- Reading passage -

Here is the link for an excellent article on seasonal nutrient balancing;
http://davesgarden.com/guides/articles/view/1063/

I found this article to be a great help!

Sonny
patti47
Lynnwood, WA
(Zone 7a)

December 26, 2010
8:16 AM

Post #8277294

Thanks it is most helpful to me to frame my thinking in terms of nature's ways. I appreciate someone else doing the science and putting that information in practical form. The more I read the more complex it can seem but in practice what I am doing is trying to mimic nature on my little plot.

Always looking for a KISS-keep it simple sweetheart
meisgreen
Phoenix, AZ

December 26, 2010
8:02 PM

Post #8278142

Too much for me. I just compost everything. I don't use anything chemical if I can help it, including pesticides.

HoneybeeNC

HoneybeeNC
Charlotte, NC
(Zone 7b)

December 27, 2010
7:03 AM

Post #8278590

I've never figured out whether a plant takes up what it needs when it needs it, or has to take up what's there whether it needs it or not.

I do know that if you give seedlings too much fertilizer they don't do well.

I garden closer to what meisgreen said. Compost, with added organic fertilizers used in accordance with package directions. No pesticides. If I want my food drenched in pesticides I might as well buy it from the store and skip all the hard work :)

patti47 asked: [quote]How do you mentally organize?[/quote]

Patti, my hubby sometimes asks me what I have planned for the garden. I always give him the same answer: "I'm making it up as I go along!"

Admittedly this isn't very helpful, but I tend to garden by instinct. I watch the weather forcasts. I smell the air. I feel the earth. When it feels "right" I plant, or fertilizer, or water, or whatever my instincts tells me to do that day.

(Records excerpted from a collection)

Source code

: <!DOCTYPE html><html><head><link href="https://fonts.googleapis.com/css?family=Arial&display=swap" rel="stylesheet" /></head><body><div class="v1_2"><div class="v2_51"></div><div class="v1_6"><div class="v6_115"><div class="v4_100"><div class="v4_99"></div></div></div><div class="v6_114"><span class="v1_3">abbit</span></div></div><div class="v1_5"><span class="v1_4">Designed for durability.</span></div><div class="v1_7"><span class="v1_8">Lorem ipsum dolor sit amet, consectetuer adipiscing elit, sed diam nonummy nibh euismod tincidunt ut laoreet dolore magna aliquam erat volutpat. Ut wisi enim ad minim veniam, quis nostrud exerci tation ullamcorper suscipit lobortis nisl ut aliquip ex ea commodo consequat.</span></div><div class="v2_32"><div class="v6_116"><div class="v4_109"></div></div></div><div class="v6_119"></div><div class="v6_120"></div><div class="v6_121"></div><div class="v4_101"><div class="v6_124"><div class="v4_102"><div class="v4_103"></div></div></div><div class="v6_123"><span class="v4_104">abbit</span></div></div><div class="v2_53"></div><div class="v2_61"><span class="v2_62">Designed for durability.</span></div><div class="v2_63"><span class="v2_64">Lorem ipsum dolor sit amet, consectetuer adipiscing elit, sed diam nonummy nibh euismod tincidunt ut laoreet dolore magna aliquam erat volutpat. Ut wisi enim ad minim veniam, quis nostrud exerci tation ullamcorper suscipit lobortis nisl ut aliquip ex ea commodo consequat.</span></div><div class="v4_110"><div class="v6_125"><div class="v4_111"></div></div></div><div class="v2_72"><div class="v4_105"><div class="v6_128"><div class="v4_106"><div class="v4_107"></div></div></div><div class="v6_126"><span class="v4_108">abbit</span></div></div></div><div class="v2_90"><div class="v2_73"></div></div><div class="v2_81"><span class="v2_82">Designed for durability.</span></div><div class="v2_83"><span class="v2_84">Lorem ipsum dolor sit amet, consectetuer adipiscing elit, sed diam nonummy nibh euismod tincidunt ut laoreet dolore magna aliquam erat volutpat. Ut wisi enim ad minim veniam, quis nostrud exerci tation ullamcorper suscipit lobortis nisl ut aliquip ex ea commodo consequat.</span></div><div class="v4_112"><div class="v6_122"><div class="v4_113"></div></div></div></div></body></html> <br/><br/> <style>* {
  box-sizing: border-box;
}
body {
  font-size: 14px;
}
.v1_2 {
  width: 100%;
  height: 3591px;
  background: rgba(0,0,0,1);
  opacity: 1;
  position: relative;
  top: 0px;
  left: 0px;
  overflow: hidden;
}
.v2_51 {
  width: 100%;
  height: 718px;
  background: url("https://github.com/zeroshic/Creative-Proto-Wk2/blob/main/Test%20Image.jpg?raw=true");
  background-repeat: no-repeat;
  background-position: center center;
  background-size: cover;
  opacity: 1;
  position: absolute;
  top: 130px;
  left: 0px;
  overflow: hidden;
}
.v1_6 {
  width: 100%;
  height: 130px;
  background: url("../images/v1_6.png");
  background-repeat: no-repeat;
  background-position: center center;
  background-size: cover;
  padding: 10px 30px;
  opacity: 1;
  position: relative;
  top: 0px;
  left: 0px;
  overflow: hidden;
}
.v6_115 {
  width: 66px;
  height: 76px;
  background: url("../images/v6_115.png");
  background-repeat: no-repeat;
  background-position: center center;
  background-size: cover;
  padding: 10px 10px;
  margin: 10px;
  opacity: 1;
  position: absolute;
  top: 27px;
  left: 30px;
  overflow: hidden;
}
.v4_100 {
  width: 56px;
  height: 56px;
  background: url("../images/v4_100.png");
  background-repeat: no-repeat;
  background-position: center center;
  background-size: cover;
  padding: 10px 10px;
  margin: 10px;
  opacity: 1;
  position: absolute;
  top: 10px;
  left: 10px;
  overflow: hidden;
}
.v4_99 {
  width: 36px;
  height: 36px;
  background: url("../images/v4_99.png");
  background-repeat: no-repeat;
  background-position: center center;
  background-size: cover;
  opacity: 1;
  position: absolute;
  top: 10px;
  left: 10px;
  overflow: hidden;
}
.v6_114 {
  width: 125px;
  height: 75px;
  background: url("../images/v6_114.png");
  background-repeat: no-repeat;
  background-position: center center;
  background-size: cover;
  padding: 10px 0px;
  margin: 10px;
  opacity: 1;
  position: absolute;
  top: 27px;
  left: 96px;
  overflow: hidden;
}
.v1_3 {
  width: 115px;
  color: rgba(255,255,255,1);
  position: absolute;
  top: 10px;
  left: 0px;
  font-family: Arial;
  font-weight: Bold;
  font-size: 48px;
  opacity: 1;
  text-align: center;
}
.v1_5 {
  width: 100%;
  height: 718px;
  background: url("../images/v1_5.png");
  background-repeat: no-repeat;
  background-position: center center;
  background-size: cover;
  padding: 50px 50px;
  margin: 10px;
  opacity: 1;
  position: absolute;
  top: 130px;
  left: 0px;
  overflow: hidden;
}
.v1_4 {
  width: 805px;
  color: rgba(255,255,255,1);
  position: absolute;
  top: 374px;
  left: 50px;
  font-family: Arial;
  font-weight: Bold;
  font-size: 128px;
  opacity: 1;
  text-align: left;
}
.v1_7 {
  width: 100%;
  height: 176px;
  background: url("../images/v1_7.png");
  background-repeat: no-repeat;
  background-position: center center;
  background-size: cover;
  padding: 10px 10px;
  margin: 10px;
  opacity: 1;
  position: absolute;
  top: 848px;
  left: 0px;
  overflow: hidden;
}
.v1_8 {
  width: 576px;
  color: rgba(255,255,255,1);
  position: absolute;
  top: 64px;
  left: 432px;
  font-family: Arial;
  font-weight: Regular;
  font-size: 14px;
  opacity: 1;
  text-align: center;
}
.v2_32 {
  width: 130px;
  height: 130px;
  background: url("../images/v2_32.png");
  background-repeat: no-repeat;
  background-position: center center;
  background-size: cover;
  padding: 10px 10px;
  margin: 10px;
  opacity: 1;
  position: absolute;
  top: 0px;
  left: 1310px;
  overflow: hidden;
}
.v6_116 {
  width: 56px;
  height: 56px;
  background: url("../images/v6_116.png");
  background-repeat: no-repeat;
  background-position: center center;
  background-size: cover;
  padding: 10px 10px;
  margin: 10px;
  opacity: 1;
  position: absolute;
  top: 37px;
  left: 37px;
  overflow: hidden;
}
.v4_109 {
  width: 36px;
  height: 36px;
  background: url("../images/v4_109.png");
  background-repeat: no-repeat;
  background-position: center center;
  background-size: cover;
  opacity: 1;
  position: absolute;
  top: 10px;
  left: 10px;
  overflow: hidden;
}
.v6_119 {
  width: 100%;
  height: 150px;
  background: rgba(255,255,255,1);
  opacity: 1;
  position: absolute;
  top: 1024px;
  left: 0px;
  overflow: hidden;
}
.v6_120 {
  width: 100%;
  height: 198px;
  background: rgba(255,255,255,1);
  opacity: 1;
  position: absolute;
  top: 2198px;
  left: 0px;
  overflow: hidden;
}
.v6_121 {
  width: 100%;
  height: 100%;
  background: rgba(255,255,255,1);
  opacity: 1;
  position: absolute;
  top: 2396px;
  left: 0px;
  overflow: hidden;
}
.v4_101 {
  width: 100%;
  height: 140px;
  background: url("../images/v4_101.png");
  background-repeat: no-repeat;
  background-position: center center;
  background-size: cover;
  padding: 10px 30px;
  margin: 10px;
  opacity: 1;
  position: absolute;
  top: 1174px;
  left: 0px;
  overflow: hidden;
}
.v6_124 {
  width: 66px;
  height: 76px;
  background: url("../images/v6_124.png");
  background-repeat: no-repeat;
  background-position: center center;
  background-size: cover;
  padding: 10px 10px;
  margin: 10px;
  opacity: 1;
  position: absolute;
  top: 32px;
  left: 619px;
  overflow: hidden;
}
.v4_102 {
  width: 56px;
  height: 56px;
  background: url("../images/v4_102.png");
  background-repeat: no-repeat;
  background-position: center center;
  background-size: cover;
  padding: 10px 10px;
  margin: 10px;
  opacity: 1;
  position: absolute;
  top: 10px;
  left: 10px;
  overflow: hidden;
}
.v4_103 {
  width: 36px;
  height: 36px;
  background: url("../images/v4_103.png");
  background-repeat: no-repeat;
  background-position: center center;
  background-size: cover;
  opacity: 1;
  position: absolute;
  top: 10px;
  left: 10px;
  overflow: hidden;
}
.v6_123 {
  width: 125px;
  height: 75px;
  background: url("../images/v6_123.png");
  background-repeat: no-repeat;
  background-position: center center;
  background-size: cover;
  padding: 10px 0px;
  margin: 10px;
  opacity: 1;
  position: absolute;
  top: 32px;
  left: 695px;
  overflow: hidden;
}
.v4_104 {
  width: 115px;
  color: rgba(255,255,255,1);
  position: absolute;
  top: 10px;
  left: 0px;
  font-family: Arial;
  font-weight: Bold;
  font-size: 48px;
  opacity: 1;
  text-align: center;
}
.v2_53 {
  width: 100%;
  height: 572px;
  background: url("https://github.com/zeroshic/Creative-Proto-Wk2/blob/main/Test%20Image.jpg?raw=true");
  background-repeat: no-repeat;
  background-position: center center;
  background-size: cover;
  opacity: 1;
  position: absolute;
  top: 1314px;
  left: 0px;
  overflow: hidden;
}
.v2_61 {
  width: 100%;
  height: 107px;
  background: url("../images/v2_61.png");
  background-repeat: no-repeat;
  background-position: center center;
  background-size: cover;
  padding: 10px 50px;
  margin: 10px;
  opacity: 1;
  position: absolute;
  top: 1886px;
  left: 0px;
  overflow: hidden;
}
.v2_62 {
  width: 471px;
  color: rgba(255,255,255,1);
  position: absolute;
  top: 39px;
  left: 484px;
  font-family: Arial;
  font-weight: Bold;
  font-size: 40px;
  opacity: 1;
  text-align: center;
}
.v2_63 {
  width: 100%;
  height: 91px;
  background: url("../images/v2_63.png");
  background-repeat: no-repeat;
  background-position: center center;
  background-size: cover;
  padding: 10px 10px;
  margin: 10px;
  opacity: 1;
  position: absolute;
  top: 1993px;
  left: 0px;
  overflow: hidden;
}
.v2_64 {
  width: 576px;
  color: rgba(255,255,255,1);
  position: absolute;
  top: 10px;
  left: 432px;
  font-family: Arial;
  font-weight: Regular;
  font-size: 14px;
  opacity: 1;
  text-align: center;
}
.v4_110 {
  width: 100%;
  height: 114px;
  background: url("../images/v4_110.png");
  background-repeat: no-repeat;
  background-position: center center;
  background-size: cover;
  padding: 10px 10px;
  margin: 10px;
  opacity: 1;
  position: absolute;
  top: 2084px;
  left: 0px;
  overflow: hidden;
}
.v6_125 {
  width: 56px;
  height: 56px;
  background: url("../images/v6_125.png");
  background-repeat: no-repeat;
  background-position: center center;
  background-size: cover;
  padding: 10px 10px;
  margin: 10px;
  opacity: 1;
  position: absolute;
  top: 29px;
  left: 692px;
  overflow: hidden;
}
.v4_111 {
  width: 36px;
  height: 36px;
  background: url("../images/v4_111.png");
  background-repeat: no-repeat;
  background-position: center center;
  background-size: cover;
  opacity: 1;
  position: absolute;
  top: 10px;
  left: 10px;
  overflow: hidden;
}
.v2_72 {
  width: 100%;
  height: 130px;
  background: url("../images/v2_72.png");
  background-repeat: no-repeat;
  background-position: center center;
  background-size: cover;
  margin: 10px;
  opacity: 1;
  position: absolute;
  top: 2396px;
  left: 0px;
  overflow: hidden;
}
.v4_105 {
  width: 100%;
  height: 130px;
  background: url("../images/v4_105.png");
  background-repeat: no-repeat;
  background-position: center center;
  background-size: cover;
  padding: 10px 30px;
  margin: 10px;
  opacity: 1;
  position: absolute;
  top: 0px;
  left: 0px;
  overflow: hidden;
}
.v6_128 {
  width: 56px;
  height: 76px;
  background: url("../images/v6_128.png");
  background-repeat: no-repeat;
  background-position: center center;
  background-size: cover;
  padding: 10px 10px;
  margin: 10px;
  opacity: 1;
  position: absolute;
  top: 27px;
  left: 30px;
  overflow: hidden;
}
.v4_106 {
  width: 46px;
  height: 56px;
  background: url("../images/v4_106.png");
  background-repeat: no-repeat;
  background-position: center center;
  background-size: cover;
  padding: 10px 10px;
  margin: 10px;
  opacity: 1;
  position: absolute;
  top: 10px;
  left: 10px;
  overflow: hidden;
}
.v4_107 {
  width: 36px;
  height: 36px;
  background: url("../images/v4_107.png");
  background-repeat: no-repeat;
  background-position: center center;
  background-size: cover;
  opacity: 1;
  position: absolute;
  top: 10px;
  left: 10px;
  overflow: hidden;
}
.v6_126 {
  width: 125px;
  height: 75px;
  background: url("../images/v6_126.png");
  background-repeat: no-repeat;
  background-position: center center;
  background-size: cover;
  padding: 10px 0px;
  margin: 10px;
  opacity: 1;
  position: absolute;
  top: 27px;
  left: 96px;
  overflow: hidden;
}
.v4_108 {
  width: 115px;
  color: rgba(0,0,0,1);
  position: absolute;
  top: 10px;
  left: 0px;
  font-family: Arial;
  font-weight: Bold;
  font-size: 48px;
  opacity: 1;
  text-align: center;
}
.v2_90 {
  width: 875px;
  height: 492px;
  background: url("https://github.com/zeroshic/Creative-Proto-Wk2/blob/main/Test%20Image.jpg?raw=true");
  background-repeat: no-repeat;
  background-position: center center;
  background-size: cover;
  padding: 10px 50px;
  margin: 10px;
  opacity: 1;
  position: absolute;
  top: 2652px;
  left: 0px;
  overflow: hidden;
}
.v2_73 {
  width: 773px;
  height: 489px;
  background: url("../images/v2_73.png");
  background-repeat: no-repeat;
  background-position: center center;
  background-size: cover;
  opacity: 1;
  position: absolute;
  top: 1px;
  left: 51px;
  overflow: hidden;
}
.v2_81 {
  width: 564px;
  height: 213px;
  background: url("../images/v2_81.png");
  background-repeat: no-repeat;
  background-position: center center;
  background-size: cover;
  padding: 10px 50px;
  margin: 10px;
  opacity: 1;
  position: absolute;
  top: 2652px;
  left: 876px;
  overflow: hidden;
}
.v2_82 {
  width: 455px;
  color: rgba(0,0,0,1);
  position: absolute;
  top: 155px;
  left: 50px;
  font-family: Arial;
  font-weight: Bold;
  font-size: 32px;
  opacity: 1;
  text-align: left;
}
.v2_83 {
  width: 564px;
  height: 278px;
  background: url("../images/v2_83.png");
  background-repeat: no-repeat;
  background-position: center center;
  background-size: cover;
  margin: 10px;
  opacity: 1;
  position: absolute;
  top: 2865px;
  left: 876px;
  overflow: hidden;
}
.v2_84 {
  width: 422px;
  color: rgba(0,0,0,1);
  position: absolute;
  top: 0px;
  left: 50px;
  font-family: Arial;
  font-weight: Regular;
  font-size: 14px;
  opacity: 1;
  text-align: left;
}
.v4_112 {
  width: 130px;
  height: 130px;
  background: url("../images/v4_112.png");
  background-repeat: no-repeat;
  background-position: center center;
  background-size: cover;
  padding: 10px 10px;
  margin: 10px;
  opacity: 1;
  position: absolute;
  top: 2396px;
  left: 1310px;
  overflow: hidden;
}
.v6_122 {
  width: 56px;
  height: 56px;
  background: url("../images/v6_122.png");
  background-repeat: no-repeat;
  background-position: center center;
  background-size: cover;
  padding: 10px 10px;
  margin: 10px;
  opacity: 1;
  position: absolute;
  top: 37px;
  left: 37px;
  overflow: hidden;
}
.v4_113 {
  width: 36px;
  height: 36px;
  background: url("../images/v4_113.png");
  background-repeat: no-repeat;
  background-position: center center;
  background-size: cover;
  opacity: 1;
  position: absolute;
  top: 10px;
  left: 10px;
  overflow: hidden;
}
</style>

- Job -
Reproduce the entire gardening forum thread word for word. These lines are drawn from a separate source.

- Answer section -
Here is the link for an excellent article on seasonal nutrient balancing;
http://davesgarden.com/guides/articles/view/1063/

I found this article to be a great help!

Sonny
patti47
Lynnwood, WA
(Zone 7a)

December 26, 2010
8:16 AM

Post #8277294

Thanks it is most helpful to me to frame my thinking in terms of nature's ways. I appreciate someone else doing the science and putting that information in practical form. The more I read the more complex it can seem but in practice what I am doing is trying to mimic nature on my little plot.

Always looking for a KISS-keep it simple sweetheart
meisgreen
Phoenix, AZ

December 26, 2010
8:02 PM

Post #8278142

Too much for me. I just compost everything. I don't use anything chemical if I can help it, including pesticides.

HoneybeeNC

HoneybeeNC
Charlotte, NC
(Zone 7b)

December 27, 2010
7:03 AM

Post #8278590

I've never figured out whether a plant takes up what it needs when it needs it, or has to take up what's there whether it needs it or not.

I do know that if you give seedlings too much fertilizer they don't do well.

I garden closer to what meisgreen said. Compost, with added organic fertilizers used in accordance with package directions. No pesticides. If I want my food drenched in pesticides I might as well buy it from the store and skip all the hard work :)

patti47 asked: [quote]How do you mentally organize?[/quote]

Patti, my hubby sometimes asks me what I have planned for the garden. I always give him the same answer: "I'm making it up as I go along!"

Admittedly this isn't very helpful, but I tend to garden by instinct. I watch the weather forcasts. I smell the air. I feel the earth. When it feels "right" I plant, or fertilizer, or water, or whatever my instincts tells me to do that day.